Snowden: To spy or not to spy
Khushboo Khatra Delhi
Two years ago a skinny bespectacled man took the world by the storm when he revealed NSA’s mass surveillance programs targeting not just American citizens but people from the world over. A former contractor on one of the NSA’s programmes, Edward Snowden decided to blow the whistle and dug out various skeletons in the US government’s closet. Today, that programme ended temporarily after the US Senate failed to pass a bill that would reform the Section 215 of the Patriot Act which expired on Sunday.
Once the reforms are ratified, Section 215 will give way to the USA FREEDOM Act which stands for "Uniting and Strengthening America by Fulfilling Rights and Ending Eavesdropping, Dragnet-collection and Online Monitoring Act", which emerged largely as a response to the reformers seeking to outlaw the Patriot Act. It has already passed the House of Representatives and is strongly supported by the White House.
This Act would continue the bulk data programme but have the phone companies to hold on to the phone records instead of them being stored by the US government. It would also force investigators to get a warrant from a secret intelligence court in order to look at a specific record.
Seen as a victory by the civil libertarians, many believe that this is a step in the right direction.
Rand Paul, the Republican senator who is also running to be the Republican presidential candidate, however believes that this is not enough. He opposes both options and argues that the Patriot Act should be allowed to expire without being reauthorised in any form.
"We should not be debating modifying an illegal programme. We should simply end it," Mr Paul said.
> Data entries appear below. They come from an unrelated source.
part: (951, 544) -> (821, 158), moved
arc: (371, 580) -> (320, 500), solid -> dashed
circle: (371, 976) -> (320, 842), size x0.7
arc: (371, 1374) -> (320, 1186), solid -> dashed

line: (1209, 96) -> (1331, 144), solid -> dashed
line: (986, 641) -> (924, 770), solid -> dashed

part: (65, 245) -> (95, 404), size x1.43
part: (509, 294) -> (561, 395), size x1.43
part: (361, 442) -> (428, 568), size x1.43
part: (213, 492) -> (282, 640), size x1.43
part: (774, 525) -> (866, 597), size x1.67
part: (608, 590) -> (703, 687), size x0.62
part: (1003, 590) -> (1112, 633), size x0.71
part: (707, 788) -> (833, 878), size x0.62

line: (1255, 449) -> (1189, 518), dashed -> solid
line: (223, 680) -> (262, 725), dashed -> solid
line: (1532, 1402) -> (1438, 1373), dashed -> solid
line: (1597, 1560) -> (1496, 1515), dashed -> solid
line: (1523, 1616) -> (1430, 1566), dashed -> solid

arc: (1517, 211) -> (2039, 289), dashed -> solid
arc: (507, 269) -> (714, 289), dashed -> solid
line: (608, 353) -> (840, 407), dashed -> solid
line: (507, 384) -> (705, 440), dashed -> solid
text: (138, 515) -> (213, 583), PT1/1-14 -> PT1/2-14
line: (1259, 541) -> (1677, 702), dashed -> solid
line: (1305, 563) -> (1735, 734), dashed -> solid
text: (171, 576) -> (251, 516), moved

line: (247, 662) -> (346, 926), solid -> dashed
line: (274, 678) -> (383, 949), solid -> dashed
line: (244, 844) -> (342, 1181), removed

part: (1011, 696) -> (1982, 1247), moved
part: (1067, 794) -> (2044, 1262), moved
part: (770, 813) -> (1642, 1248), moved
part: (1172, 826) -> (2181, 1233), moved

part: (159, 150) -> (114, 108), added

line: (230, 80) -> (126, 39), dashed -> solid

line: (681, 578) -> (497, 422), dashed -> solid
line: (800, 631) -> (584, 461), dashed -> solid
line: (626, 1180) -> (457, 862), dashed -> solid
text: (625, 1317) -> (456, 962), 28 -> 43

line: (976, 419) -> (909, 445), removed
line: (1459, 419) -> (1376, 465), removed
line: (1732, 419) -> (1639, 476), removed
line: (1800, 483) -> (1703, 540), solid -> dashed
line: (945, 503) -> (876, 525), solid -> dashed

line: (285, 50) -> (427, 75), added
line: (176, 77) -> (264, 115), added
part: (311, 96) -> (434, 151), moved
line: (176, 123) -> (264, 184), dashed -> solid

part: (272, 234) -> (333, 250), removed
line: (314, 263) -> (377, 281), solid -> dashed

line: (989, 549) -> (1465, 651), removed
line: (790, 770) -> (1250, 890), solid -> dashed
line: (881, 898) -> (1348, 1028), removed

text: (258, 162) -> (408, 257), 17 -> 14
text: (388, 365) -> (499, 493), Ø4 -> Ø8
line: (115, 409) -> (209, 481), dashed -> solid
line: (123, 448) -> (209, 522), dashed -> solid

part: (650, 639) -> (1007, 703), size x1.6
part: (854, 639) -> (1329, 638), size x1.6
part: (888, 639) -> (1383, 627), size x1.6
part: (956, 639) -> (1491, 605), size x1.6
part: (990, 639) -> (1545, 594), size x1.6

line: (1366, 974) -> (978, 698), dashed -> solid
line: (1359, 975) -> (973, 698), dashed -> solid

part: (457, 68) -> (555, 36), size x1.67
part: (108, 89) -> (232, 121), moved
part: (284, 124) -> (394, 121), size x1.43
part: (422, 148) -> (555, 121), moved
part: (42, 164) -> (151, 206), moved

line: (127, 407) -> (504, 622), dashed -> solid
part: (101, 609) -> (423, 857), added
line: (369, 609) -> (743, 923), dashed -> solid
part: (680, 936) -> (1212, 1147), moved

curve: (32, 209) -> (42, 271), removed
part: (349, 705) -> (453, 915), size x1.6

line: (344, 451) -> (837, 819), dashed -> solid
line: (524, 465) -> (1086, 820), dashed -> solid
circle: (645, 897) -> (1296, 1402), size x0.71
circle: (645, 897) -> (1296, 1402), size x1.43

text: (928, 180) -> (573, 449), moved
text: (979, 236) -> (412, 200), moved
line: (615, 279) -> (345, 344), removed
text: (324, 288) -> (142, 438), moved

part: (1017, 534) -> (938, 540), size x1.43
On the other end of the spectrum, John Brennan, the director of the CIA, warned against allowing the Patriot Act to lapse.
"Unfortunately, I think that there has been a little too much political grandstanding and crusading for ideological causes that have skewed the debate on this issue," Mr Brennan said. "But these tools are important to American lives." Meanwhile, from phone records to credit cards to internet browsing, Snowden revealed that the government had given itself the authority to pry into the private lives of each and every person without their consent and that nothing personal remained sacred.
Such controversial revelations understandably divided the general populace into three main factions: those in favour of mass surveillance and Patriot Act, those against and lastly the reformers who want a middle-path between privacy and security.